=== THE INPUT ===

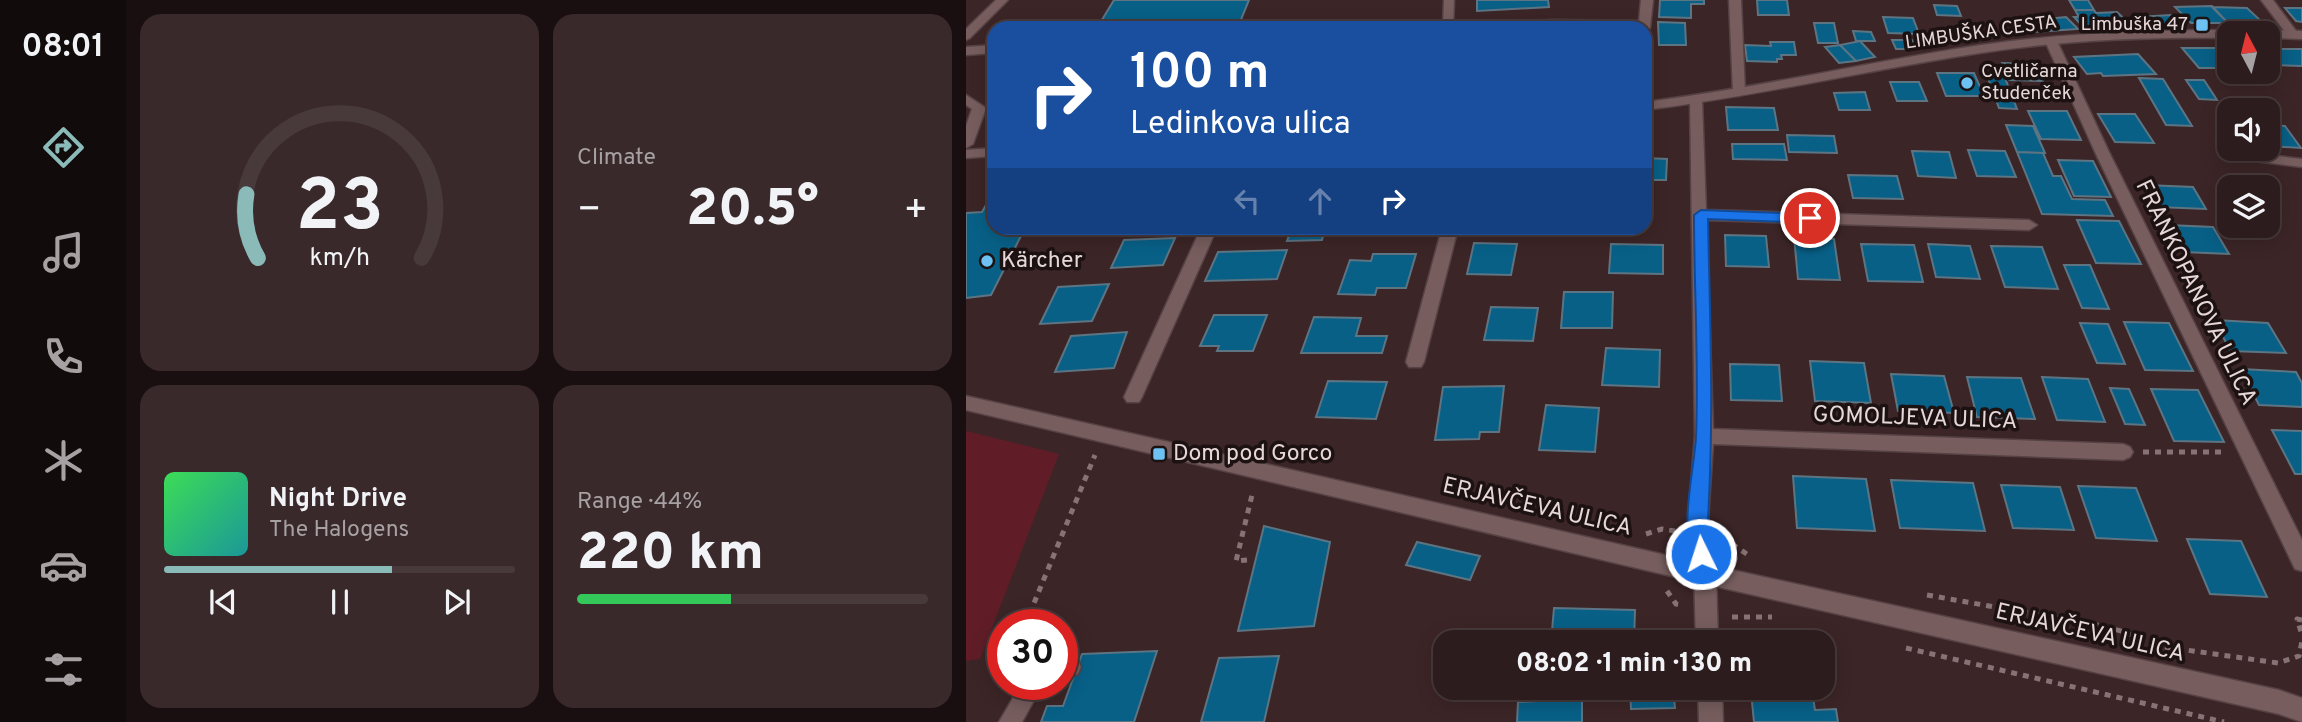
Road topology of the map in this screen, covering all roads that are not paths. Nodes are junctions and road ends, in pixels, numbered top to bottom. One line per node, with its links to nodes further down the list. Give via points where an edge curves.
1 (1002, 0): 10 (street)
2 (1449, 0): 6 (lane)
3 (1647, 0): 7 (street)
4 (1734, 0): 14 (street)
5 (2266, 0): 9 (street)
6 (1448, 21)
7 (1645, 21)
8 (2217, 35): 11 (street, LIMBUŠKA CESTA)
9 (2297, 35)
10 (966, 36)
11 (2052, 41): 14 (street, LIMBUŠKA CESTA, via 1981,49); 32 (street, FRANKOPANOVA ULICA)
12 (987, 50): 13 (street)
13 (966, 51)
14 (1740, 92): 16 (street, LIMBUŠKA CESTA)
15 (966, 99): 18 (street, via 979,108)
16 (1696, 100): 17 (street, LIMBUŠKA CESTA); 23 (street)
17 (1652, 105)
18 (966, 144)
19 (987, 152): 20 (street)
20 (966, 154)
21 (2280, 161): 22 (street)
22 (2302, 163)
23 (1701, 215): 24 (street); 30 (street)
24 (2029, 225)
25 (1206, 235): 28 (street)
26 (1448, 235): 27 (street)
27 (1415, 362)
28 (1133, 397)
29 (966, 403): 33 (street, ERJAVČEVA ULICA)
30 (1704, 436): 31 (street, GOMOLJEVA ULICA); 33 (street, via 1697,534)
31 (2123, 452)
32 (2302, 562)
33 (1704, 574): 34 (street); 37 (street, ERJAVČEVA ULICA)
34 (1706, 630)
35 (1023, 700): 38 (lane)
36 (1710, 700): 39 (street)
37 (2302, 710)
38 (1010, 722)
39 (1711, 722)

===

[REQUIRED WORK] Would you repeat the entries exactly, keeping the images out?

[EXERCISE ANSWER]
Road topology of the map in this screen, covering all roads that are not paths. Nodes are junctions and road ends, in pixels, numbered top to bottom. One line per node, with its links to nodes further down the list. Give via points where an edge curves.
1 (1002, 0): 10 (street)
2 (1449, 0): 6 (lane)
3 (1647, 0): 7 (street)
4 (1734, 0): 14 (street)
5 (2266, 0): 9 (street)
6 (1448, 21)
7 (1645, 21)
8 (2217, 35): 11 (street, LIMBUŠKA CESTA)
9 (2297, 35)
10 (966, 36)
11 (2052, 41): 14 (street, LIMBUŠKA CESTA, via 1981,49); 32 (street, FRANKOPANOVA ULICA)
12 (987, 50): 13 (street)
13 (966, 51)
14 (1740, 92): 16 (street, LIMBUŠKA CESTA)
15 (966, 99): 18 (street, via 979,108)
16 (1696, 100): 17 (street, LIMBUŠKA CESTA); 23 (street)
17 (1652, 105)
18 (966, 144)
19 (987, 152): 20 (street)
20 (966, 154)
21 (2280, 161): 22 (street)
22 (2302, 163)
23 (1701, 215): 24 (street); 30 (street)
24 (2029, 225)
25 (1206, 235): 28 (street)
26 (1448, 235): 27 (street)
27 (1415, 362)
28 (1133, 397)
29 (966, 403): 33 (street, ERJAVČEVA ULICA)
30 (1704, 436): 31 (street, GOMOLJEVA ULICA); 33 (street, via 1697,534)
31 (2123, 452)
32 (2302, 562)
33 (1704, 574): 34 (street); 37 (street, ERJAVČEVA ULICA)
34 (1706, 630)
35 (1023, 700): 38 (lane)
36 (1710, 700): 39 (street)
37 (2302, 710)
38 (1010, 722)
39 (1711, 722)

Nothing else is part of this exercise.